China is deploying more surveillance and paramilitary ships to the South China Sea without a clear legal framework to assert its ambiguous territorial claims, risking more confrontations, a report said yesterday.
The bigger patrol ships sent by Chinese maritime surveillance and fisheries agencies have figured in major flare-ups, including an ongoing standoff with a Philippine Coast Guard vessel over a disputed shoal off the western Philippine coast.
At the same time, the nearly dozen Chinese government agencies handling Beijing’s claims compete over budget and power and operate with conflicting mandates and lack of coordination, the International Crisis Group (ICG) said in its report.
Six countries — including Taiwan — are engaged in territorial rifts in the South China Sea, crossed by one of the world’s busiest commercial sea-lanes and accounting for about 10 percent of the annual global fisheries catch.
A map China submitted to the UN in 2009 claims virtually the entire area, but Beijing has so far refused to define the exact extent of its claims, causing confusion and fostering potential conflicts, the ICG said.
Some Chinese ships, according to the ICG, were unaware of the limits of the areas where they were supposed to assert sovereignty.
ICG said it interviewed an official with the Maritime Safety Administration in China’s Hainan Province who said he did not know what area to defend.
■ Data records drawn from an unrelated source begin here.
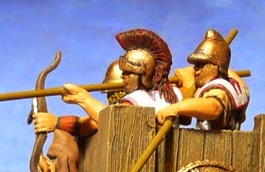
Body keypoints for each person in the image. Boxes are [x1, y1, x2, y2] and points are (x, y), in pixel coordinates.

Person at [34, 28, 183, 138]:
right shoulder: (173, 94)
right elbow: (90, 125)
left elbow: (111, 120)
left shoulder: (140, 99)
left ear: (144, 75)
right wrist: (57, 122)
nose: (123, 77)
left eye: (128, 73)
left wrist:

The official was not further identified.
The China Marine Surveillance, an agency patrolling the South China Sea, plans to increase its personnel from 9,000 to 15,000 and the number of ships from 280 to 520 by 2020, the ICG said. Another agency, the China Fisheries Law Enforcement Command, plans to acquire more helicopter-carrying patrol ships. Such buildup is separate from the strengthening of China’s navy, according to the Brussels-based group.
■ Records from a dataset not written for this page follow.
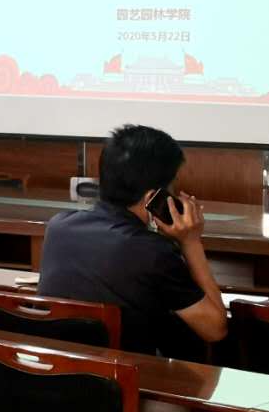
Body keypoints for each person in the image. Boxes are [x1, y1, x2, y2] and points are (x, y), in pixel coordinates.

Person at [39, 124, 226, 357]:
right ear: (153, 198)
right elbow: (215, 329)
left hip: (63, 371)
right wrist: (191, 243)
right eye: (172, 186)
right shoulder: (153, 251)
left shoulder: (58, 226)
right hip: (126, 375)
Manila has asked Beijing to bring their disputes to the UN for arbitration, a process that will require both to delineate their claims. However, Chinese officials have insisted on negotiating with other claimants individually.
The latest confrontation erupted on April 10 when a Filipino warship attempted to arrest Chinese fishermen, who were accused of illegally entering and poaching endangered species at Scarborough Shoal (黃岩島). Two Chinese surveillance ships prevented the arrests and the fishermen slipped away.
Also yesterday, the Philippines warned that China’s sweeping territorial claims in the region may eventually threaten freedom of navigation in the busy region and called on Western and Asian countries to take a stand against any such potential threat.
Philippine Department of Foreign Affairs spokesman Raul Hernandez said China has claimed virtually the entire South China Sea for years. Now, they can aggressively assert its claims as shown by its actions at Scarborough Shoal, he told reporters.
“This is a manifestation of a potential threat to freedom of navigation as well as unimpeded commerce in the area,” he added.
Philippine Secretary of Foreign Affairs Albert del Rosario said that with Beijing claiming almost everything in the South China Sea, “the message is [Beijing] can set the rules for anybody.”
“I think the current standoff is a manifestation of a larger threat to many nations,” Del Rosario told a local TV network in an interview. “They should be concerned if they’re interested in maintaining the freedom of navigation and unimpeded commerce.”